Question

There are two bags, A and B. A has 6 red flowers and 3 pink flowers. Bag B, on the other hand, contains two red flowers and seven pink flowers. One flower is drawn at random from a bag. What is the probability that the chosen flower is pink?

Answer 1

Hint: We must first determine the probability of selecting one bag and then the probability of selecting the second bag. The probability of finding the pink flower in one bag is then calculated. The chance of the pink flower in the second bag is then calculated. To calculate the probability of a pink flower being pulled, we use the conditional probability formula.

Complete step-by-step solution:
We are given 6 red and 3 pink flowers in bag A.
So, the total flowers in bag A = 6red+3pink =9 flowers
Similarly, total flowers in bag B =2 red+7 pink=9 flowers
We will now find the probability of choosing a pink flower from bag A.
Probability of finding a pink flower in bag A $ = \dfrac{\text{number of pink flowers in bagA}}{\text{total number of flowers}}$
Probability of finding a pink flower in bag A $ = \dfrac{3}{9}$
Similarly for bag B we will find the probability of choosing a pink flower from bag B.
Probability of finding a pink flower in bag B $ = \dfrac{7}{9}$
We have total probability of choosing pink flower
$ = \dfrac{3}{9} + \dfrac{7}{9}$
$ = \dfrac{{10}}{9}$
We have only two bags
so, we will find the probability of selecting a bag $ = \dfrac{1}{2}$
We can calculate the probability of choosing a pink flower by the product of the total probability of choosing a pink flower and the probability of selecting a bag.
So, the probability of choosing pink flower $ = \dfrac{1}{2} \times \dfrac{{10}}{9}$
The probability of choosing a pink flower is $ = \dfrac{5}{9}$.
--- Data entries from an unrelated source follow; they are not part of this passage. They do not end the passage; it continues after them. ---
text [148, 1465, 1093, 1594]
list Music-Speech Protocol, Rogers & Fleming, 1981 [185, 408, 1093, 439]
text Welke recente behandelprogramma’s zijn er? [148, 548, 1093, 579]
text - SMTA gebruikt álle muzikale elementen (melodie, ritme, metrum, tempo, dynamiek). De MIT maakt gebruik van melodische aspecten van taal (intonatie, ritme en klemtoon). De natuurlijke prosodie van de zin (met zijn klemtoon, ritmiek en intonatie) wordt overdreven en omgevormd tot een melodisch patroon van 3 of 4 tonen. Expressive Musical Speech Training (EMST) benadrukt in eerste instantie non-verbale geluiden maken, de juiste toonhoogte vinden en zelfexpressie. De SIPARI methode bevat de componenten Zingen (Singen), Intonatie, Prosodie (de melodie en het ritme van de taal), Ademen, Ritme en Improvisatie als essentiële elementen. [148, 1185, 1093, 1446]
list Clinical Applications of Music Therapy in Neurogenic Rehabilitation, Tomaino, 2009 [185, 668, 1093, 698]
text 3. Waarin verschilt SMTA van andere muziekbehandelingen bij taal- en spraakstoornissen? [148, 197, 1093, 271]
Note: The use of the suitable probability approach is a critical step in this challenge. In such cases, we always start with conditional probability and then move on to the law of total probability. The Bayes theorem outlines the probability of an event occurring under any condition. It's also taken into account in the case of conditional probability. The Bayes theorem is sometimes known as the "causes" formula.